St. Gregory of Nazianzus personifed Anger as a wicked friend – someone who is always nearby so quickly summoned into our hearts and minds, and yet someone we shouldn’t want in our lives and should readily expel from our hearts and minds. He also felt becoming enraged was itself allowing oneself to become possessed by a demon. The person in a fit of rage behaves as if he or she has lost their mind. Gregory felt laughter was the best weapon to dispel rage when it wells up within us. We might imagine all the monkish saints as being austere and humorless, yet Gregory sees laughter as a a medicine, an antidote to anger. He wrote in one of his poems:
For laughter is the greatest weapon against an assault of rage.
. . .
What then is the mildest of all things?
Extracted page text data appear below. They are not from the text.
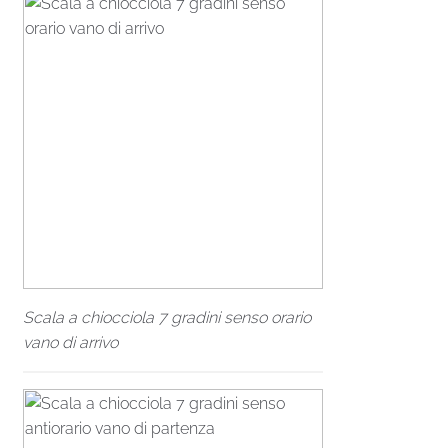
Scala a chiocciola 7 gradini senso orario
vano di arrivo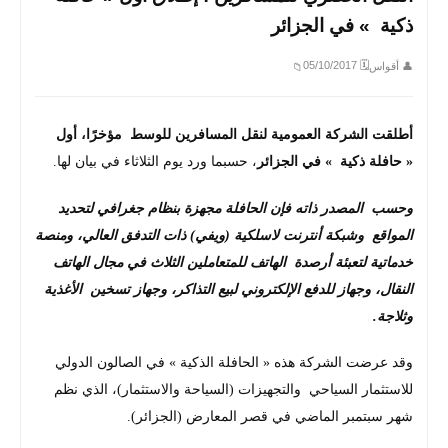
ذكية » في الجزائر
🗓 05/10/2017
👤 أقواس
📁
أطلقت الشركة العمومية لنقل المسافرين للوسط مؤخرًا، أول
« حافلة ذكية » في الجزائر
، حسبما ورد يوم الثلاثاء في بيان لها.
وحسب المصدر ذاته فإن الحافلة مجهزة بنظام جغرافي لتحديد
المواقع وشبكة أنترنت لاسلكية (ويفي) ذات التدفق العالي، ومنصة
خدماتية لتعبئة أرصدة الهاتف للمتعاملين الثلاث في مجال الهاتف
النقال، وجهاز للدفع الإلكتروني لبيع التذاكر، وجهاز تسخين الأغذية
وثلاجة.
وقد عرضت الشركة هذه « الحافلة الذكية » في الصالون الدولي
للاستثمار السياحي والتجهيزات (السياحة والاستثمار)، الذي نظم
شهر سبتمبر الماضي في قصر المعارض (الجزائر).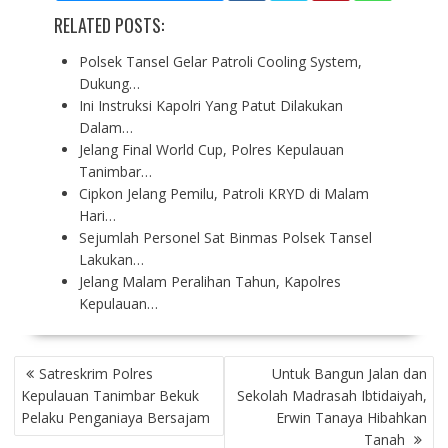
RELATED POSTS:
Polsek Tansel Gelar Patroli Cooling System,
Dukung…
Ini Instruksi Kapolri Yang Patut Dilakukan
Dalam…
Jelang Final World Cup, Polres Kepulauan
Tanimbar…
Cipkon Jelang Pemilu, Patroli KRYD di Malam
Hari…
Sejumlah Personel Sat Binmas Polsek Tansel
Lakukan…
Jelang Malam Peralihan Tahun, Kapolres
Kepulauan…
P
Satreskrim Polres
Untuk Bangun Jalan dan
O
Kepulauan Tanimbar Bekuk
Sekolah Madrasah Ibtidaiyah,
S
Pelaku Penganiaya Bersajam
Erwin Tanaya Hibahkan
T
Tanah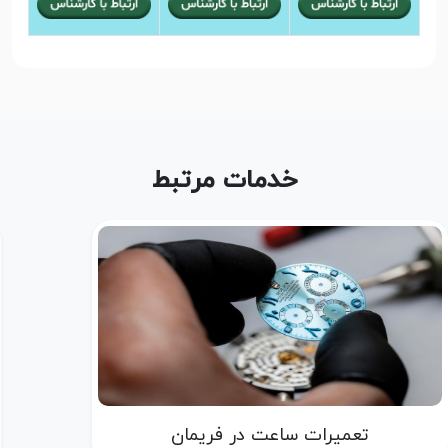
خدمات مرتبط
تعمیرات ساعت در فریمان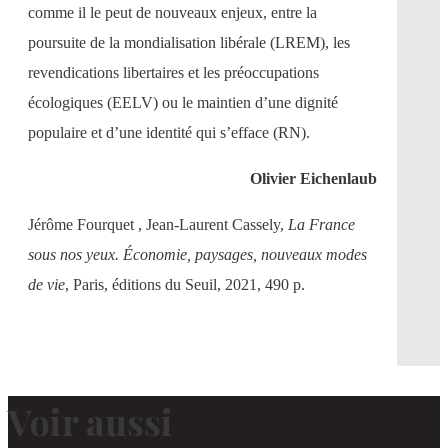
comme il le peut de nouveaux enjeux, entre la
poursuite de la mondialisation libérale (LREM), les
revendications libertaires et les préoccupations
écologiques (EELV) ou le maintien d’une dignité
populaire et d’une identité qui s’efface (RN).
Olivier Eichenlaub
Jérôme Fourquet , Jean-Laurent Cassely,
La France
sous nos yeux. Économie, paysages, nouveaux modes
de vie
, Paris, éditions du Seuil, 2021, 490 p.
Voir aussi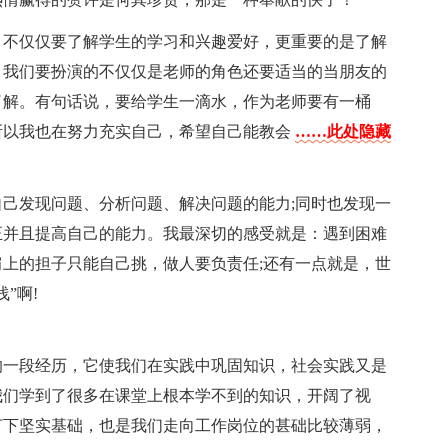
，不仅仅要了解学生的学习和兴趣爱好，更重要的是了解
。我们要扮演的不仅仅是老师的角色还要适当的当朋友的
了解。有句话说，要给学生一滴水，作为老师要有一桶
所以我也在努力充实自己，希望自己能教会
……此处隐藏
己发现问题、分析问题、解决问题的能力;同时也发现一
正并且提高自己的能力。我最深切的感受就是：遇到困难
上的担子只能自己挑，做人要负责任;还有一点就是，世
”啊!
的一段经历，它使我们在实践中巩固知识，社会实践又是
我们学到了很多在课堂上根本学不到的知识，开阔了视
打下坚实基础，也是我们走向工作岗位的甚础比较薄弱，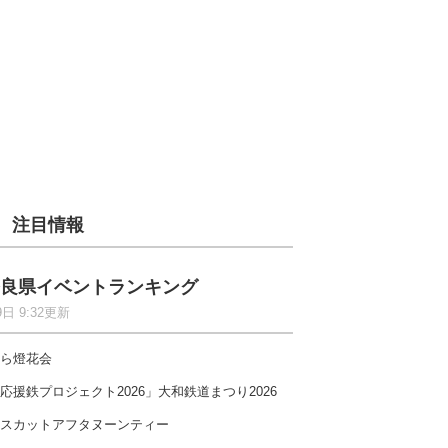
注目情報
良県イベントランキング
9日 9:32更新
ら燈花会
応援鉄プロジェクト2026」大和鉄道まつり2026
スカットアフタヌーンティー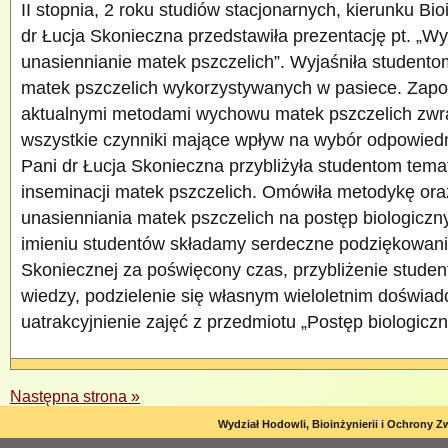
II stopnia, 2 roku studiów stacjonarnych, kierunku Bio
dr Łucja Skonieczna przedstawiła prezentację pt. „W
unasiennianie matek pszczelich”. Wyjaśniła student
matek pszczelich wykorzystywanych w pasiece. Zapo
aktualnymi metodami wychowu matek pszczelich zwr
wszystkie czynniki mające wpływ na wybór odpowiedn
Pani dr Łucja Skonieczna przybliżyła studentom tema
inseminacji matek pszczelich. Omówiła metodykę or
unasienniania matek pszczelich na postęp biologiczn
imieniu studentów składamy serdeczne podziękowania
Skoniecznej za poświęcony czas, przybliżenie studen
wiedzy, podzielenie się własnym wieloletnim doświad
uatrakcyjnienie zajęć z przedmiotu „Postęp biologiczn
Następna strona »
Wydział Hodowli, Bioinżynierii i Ochrony Z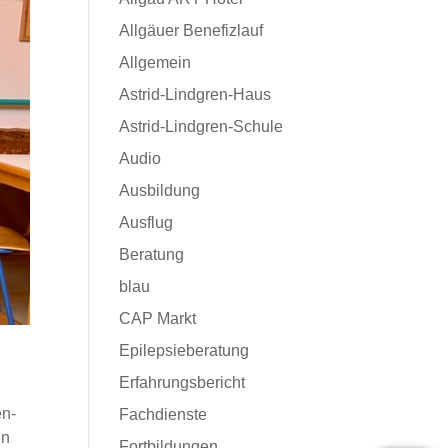
Allgäuer Benefizlauf
Allgemein
Astrid-Lindgren-Haus
Astrid-Lindgren-Schule
Audio
Ausbildung
Ausflug
Beratung
blau
CAP Markt
Epilepsieberatung
Erfahrungsbericht
en-
Fachdienste
en
Fortbildungen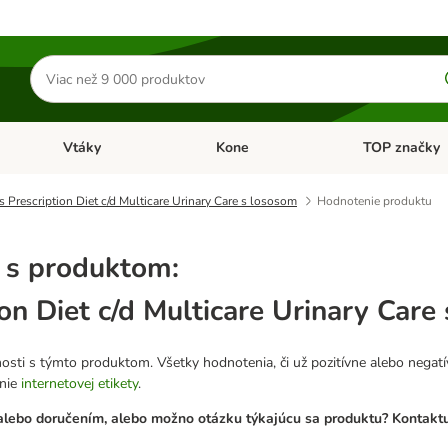
Hľadať
produkty
Vtáky
Kone
TOP značky
Otvoriť menu: Malé zvieratá
Otvoriť menu: Vtáky
Otvoriť menu: 
's Prescription Diet c/d Multicare Urinary Care s lososom
Hodnotenie produktu
 s produktom:
tion Diet c/d Multicare Urinary Car
osti s týmto produktom. Všetky hodnotenia, či už pozitívne alebo nega
anie
internetovej etikety
.
lebo doručením, alebo možno otázku týkajúcu sa produktu? Kontaktuj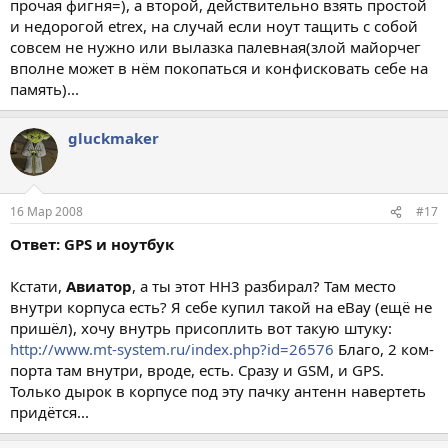
прочая фигня=), а второй, действительно взять простой
и недорогой etrex, на случай если ноут тащить с собой
совсем не нужно или вылазка палевная(злой майорчег
вполне может в нём покопаться и конфисковать себе на
память)...
gluckmaker
16 Мар 2008
#17
Ответ: GPS и ноутбук
Кстати,
Авиатор
, а ты этот HH3 разбирал? Там место
внутри корпуса есть? Я себе купил такой на eBay (ещё не
пришёл), хочу внутрь присоплить вот такую штуку:
http://www.mt-system.ru/index.php?id=26576
Благо, 2 ком-
порта там внутри, вроде, есть. Сразу и GSM, и GPS.
Только дырок в корпусе под эту пачку антенн навертеть
придётся...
God.
. . .
Otherwise I vow that you, O wicked friend [Anger],
the wretched supporter and protector,
who make men swell up and give them to the gates of Hades,
to submit this day to God and to the Word,
O Anger, you boiling, fullness of homicide,
eminent ugliness of the face, storm of the heart,
drunken gadfly who drive men off cliffs and send them to Tartarus.
O legion of spirits, evil composite,
who tear up bonds and fetters with their shackles, Christ . . .
himself wants you to flee as quickly as possible from here.
Go out and fill the depths of your swine.
They will readily receive you as you cast yourself into the sea.
Depart from all of us who are dear to God.